-- Opening Marker --
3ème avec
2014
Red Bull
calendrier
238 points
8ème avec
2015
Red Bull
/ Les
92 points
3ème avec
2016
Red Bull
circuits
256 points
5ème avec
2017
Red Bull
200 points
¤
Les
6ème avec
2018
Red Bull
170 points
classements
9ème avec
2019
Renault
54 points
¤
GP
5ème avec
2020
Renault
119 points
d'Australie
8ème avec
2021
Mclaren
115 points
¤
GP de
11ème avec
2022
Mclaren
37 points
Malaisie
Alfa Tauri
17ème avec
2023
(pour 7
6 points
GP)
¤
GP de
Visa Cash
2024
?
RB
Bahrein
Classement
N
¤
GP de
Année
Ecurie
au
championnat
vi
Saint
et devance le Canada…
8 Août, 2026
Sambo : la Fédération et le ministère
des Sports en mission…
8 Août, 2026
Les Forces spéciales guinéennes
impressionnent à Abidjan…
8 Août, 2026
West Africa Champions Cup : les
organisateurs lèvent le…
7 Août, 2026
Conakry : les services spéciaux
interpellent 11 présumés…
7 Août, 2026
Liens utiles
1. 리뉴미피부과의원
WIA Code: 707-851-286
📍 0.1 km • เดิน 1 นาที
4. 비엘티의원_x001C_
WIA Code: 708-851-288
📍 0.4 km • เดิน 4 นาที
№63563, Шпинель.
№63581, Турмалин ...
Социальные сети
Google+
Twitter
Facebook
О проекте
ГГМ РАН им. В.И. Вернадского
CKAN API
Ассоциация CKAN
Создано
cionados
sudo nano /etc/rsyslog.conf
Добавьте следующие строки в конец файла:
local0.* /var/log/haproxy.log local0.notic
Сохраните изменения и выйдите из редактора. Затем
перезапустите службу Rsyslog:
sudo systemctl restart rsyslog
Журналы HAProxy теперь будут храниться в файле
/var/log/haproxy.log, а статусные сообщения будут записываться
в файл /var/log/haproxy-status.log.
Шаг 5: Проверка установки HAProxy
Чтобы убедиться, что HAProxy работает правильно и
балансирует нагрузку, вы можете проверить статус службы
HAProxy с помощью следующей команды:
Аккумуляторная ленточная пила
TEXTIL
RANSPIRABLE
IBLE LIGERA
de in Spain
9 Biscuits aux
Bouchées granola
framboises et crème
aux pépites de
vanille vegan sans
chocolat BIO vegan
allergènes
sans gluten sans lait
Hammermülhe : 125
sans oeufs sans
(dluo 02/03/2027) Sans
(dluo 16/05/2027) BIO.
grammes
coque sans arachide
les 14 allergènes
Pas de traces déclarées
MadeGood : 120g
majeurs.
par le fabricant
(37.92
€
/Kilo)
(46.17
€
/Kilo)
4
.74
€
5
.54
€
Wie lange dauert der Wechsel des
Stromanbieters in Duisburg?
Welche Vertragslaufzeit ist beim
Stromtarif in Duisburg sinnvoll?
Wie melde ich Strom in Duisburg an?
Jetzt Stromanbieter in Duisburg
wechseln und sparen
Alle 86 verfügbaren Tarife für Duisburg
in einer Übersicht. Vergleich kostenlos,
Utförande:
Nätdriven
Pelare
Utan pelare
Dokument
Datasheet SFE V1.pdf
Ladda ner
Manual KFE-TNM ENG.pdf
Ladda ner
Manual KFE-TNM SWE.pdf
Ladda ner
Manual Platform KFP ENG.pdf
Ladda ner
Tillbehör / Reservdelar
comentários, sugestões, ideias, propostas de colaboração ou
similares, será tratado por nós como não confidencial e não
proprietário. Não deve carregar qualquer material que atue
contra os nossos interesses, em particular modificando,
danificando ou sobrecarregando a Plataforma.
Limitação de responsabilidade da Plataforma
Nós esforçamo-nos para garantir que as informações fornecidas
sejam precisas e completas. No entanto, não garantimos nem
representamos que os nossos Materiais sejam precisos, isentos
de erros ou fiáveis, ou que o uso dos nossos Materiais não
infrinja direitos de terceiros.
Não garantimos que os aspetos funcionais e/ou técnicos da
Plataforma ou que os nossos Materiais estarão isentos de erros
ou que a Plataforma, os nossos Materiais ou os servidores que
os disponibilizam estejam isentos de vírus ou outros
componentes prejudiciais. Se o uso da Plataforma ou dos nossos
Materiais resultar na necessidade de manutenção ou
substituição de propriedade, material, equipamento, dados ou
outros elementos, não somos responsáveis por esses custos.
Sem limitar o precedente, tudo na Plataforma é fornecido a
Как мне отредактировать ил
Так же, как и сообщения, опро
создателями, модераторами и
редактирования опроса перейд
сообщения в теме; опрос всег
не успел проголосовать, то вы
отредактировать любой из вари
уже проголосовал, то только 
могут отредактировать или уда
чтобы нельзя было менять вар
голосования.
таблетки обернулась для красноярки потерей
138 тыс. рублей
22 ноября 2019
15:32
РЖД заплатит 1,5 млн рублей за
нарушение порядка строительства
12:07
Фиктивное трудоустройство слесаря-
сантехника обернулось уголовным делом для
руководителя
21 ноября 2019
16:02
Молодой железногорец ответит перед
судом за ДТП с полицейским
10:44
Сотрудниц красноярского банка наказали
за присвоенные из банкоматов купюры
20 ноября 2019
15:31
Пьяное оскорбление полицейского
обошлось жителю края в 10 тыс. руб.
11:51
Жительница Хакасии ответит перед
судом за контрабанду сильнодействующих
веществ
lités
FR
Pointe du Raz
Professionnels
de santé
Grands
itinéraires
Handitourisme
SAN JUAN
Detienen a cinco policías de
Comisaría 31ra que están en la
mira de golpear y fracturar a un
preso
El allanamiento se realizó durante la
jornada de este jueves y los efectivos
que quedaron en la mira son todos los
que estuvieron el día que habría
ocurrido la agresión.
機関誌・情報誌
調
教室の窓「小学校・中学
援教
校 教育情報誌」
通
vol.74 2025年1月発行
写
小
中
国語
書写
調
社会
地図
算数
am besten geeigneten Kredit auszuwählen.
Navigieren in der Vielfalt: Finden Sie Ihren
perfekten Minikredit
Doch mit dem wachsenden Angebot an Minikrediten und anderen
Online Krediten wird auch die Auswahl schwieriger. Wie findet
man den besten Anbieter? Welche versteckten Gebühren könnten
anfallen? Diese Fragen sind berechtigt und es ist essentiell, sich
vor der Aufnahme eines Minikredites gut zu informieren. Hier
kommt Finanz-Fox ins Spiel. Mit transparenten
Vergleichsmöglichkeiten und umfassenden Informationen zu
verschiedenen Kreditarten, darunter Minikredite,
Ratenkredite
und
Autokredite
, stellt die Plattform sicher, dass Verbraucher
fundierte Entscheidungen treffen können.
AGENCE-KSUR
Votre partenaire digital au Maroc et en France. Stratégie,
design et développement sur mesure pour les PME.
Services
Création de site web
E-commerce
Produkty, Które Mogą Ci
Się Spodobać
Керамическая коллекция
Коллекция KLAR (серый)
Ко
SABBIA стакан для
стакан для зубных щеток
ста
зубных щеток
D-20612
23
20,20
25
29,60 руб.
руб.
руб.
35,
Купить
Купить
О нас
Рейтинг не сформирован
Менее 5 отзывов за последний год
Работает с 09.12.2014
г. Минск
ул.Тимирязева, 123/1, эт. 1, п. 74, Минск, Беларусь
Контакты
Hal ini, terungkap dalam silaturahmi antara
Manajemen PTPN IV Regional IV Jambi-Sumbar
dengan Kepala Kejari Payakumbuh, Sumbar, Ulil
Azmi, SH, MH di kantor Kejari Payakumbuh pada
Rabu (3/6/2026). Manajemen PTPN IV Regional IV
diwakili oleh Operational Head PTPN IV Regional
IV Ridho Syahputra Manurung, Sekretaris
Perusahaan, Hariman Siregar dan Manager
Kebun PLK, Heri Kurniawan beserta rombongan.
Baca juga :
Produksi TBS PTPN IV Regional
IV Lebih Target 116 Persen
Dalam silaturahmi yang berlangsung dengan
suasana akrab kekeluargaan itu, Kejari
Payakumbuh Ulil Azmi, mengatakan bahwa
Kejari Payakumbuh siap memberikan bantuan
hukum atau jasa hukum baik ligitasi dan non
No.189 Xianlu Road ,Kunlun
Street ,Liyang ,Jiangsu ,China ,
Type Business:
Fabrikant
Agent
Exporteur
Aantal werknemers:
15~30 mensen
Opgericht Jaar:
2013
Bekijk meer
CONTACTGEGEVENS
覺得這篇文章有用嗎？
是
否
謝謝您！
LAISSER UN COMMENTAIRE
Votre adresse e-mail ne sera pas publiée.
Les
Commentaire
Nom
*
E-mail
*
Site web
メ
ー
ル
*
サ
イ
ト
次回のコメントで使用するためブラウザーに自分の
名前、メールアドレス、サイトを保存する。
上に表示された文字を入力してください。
-- Closing Marker --
TO-DO ITEM — In how many lines of the material does the string "щеток" appear? Reply with the number only.

TASK RESPONSE — 2